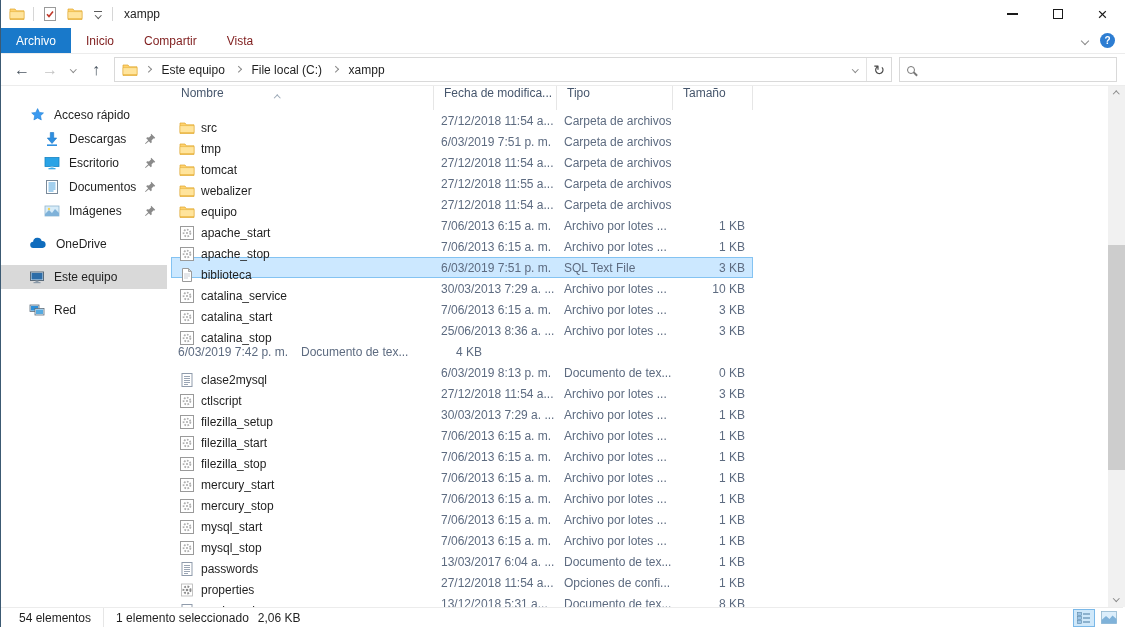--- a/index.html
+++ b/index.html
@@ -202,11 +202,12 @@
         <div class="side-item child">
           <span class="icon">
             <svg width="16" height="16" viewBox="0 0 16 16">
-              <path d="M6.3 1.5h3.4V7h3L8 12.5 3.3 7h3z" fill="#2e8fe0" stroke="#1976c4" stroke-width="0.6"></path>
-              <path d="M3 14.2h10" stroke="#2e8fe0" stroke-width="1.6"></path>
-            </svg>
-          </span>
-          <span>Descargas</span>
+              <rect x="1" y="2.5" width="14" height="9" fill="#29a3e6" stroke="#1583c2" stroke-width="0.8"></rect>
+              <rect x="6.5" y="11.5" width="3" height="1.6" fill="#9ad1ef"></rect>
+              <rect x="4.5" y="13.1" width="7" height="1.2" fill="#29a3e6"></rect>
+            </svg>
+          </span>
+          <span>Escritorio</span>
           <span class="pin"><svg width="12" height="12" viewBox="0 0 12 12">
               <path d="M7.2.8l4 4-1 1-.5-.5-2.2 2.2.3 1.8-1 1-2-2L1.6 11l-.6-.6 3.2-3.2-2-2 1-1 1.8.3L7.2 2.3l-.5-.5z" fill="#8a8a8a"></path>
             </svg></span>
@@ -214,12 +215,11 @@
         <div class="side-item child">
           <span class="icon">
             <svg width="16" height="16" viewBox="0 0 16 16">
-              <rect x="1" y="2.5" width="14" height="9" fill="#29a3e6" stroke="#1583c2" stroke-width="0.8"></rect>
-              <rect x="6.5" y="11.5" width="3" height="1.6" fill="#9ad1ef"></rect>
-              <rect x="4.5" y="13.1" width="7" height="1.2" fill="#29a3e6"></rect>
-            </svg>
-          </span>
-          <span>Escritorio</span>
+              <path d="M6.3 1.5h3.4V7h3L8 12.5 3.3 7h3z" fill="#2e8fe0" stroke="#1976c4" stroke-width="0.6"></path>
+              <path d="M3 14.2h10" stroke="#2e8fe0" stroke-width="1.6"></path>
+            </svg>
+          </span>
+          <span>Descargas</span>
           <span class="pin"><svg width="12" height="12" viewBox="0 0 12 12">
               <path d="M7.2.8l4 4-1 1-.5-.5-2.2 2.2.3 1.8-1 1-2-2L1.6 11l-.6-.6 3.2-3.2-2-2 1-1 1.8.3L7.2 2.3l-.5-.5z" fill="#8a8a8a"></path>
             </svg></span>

**Problem statement:**
Output each entry shown above exactly as it stands, with all pictures removed.

**Exercise solution:**
--- a/index.html
+++ b/index.html
@@ -202,11 +202,12 @@
         <div class="side-item child">
           <span class="icon">
             <svg width="16" height="16" viewBox="0 0 16 16">
-              <path d="M6.3 1.5h3.4V7h3L8 12.5 3.3 7h3z" fill="#2e8fe0" stroke="#1976c4" stroke-width="0.6"></path>
-              <path d="M3 14.2h10" stroke="#2e8fe0" stroke-width="1.6"></path>
-            </svg>
-          </span>
-          <span>Descargas</span>
+              <rect x="1" y="2.5" width="14" height="9" fill="#29a3e6" stroke="#1583c2" stroke-width="0.8"></rect>
+              <rect x="6.5" y="11.5" width="3" height="1.6" fill="#9ad1ef"></rect>
+              <rect x="4.5" y="13.1" width="7" height="1.2" fill="#29a3e6"></rect>
+            </svg>
+          </span>
+          <span>Escritorio</span>
           <span class="pin"><svg width="12" height="12" viewBox="0 0 12 12">
               <path d="M7.2.8l4 4-1 1-.5-.5-2.2 2.2.3 1.8-1 1-2-2L1.6 11l-.6-.6 3.2-3.2-2-2 1-1 1.8.3L7.2 2.3l-.5-.5z" fill="#8a8a8a"></path>
             </svg></span>
@@ -214,12 +215,11 @@
         <div class="side-item child">
           <span class="icon">
             <svg width="16" height="16" viewBox="0 0 16 16">
-              <rect x="1" y="2.5" width="14" height="9" fill="#29a3e6" stroke="#1583c2" stroke-width="0.8"></rect>
-              <rect x="6.5" y="11.5" width="3" height="1.6" fill="#9ad1ef"></rect>
-              <rect x="4.5" y="13.1" width="7" height="1.2" fill="#29a3e6"></rect>
-            </svg>
-          </span>
-          <span>Escritorio</span>
+              <path d="M6.3 1.5h3.4V7h3L8 12.5 3.3 7h3z" fill="#2e8fe0" stroke="#1976c4" stroke-width="0.6"></path>
+              <path d="M3 14.2h10" stroke="#2e8fe0" stroke-width="1.6"></path>
+            </svg>
+          </span>
+          <span>Descargas</span>
           <span class="pin"><svg width="12" height="12" viewBox="0 0 12 12">
               <path d="M7.2.8l4 4-1 1-.5-.5-2.2 2.2.3 1.8-1 1-2-2L1.6 11l-.6-.6 3.2-3.2-2-2 1-1 1.8.3L7.2 2.3l-.5-.5z" fill="#8a8a8a"></path>
             </svg></span>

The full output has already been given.